* [About this exercise] Take every line from the records below that includes the word "你们机房不锁的".

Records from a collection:
-- Opening Marker --

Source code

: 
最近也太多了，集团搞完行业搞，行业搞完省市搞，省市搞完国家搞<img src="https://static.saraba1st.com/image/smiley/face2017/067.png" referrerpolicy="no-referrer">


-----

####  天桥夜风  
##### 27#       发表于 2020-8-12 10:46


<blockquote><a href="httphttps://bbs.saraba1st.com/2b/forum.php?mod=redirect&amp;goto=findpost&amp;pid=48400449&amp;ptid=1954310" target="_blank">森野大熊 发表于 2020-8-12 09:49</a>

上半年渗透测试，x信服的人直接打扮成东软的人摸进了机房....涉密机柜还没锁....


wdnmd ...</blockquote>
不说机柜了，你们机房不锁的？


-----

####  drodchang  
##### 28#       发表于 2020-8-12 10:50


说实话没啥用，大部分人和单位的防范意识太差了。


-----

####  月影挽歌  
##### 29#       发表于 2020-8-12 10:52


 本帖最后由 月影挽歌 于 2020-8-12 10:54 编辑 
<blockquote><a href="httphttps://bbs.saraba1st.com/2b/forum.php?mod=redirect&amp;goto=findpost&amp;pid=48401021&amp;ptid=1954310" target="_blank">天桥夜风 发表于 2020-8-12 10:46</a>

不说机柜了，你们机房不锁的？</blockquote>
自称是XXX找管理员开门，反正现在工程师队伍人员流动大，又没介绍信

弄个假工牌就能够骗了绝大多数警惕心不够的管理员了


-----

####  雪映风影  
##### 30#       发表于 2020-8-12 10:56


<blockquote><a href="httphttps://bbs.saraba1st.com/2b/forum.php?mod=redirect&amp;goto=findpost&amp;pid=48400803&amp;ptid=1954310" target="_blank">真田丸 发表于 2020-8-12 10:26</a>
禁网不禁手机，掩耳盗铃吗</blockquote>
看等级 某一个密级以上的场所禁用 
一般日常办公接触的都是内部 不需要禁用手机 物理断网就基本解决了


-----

-- Closing Marker --

* [Written answer]
不说机柜了，你们机房不锁的？
不说机柜了，你们机房不锁的？</blockquote>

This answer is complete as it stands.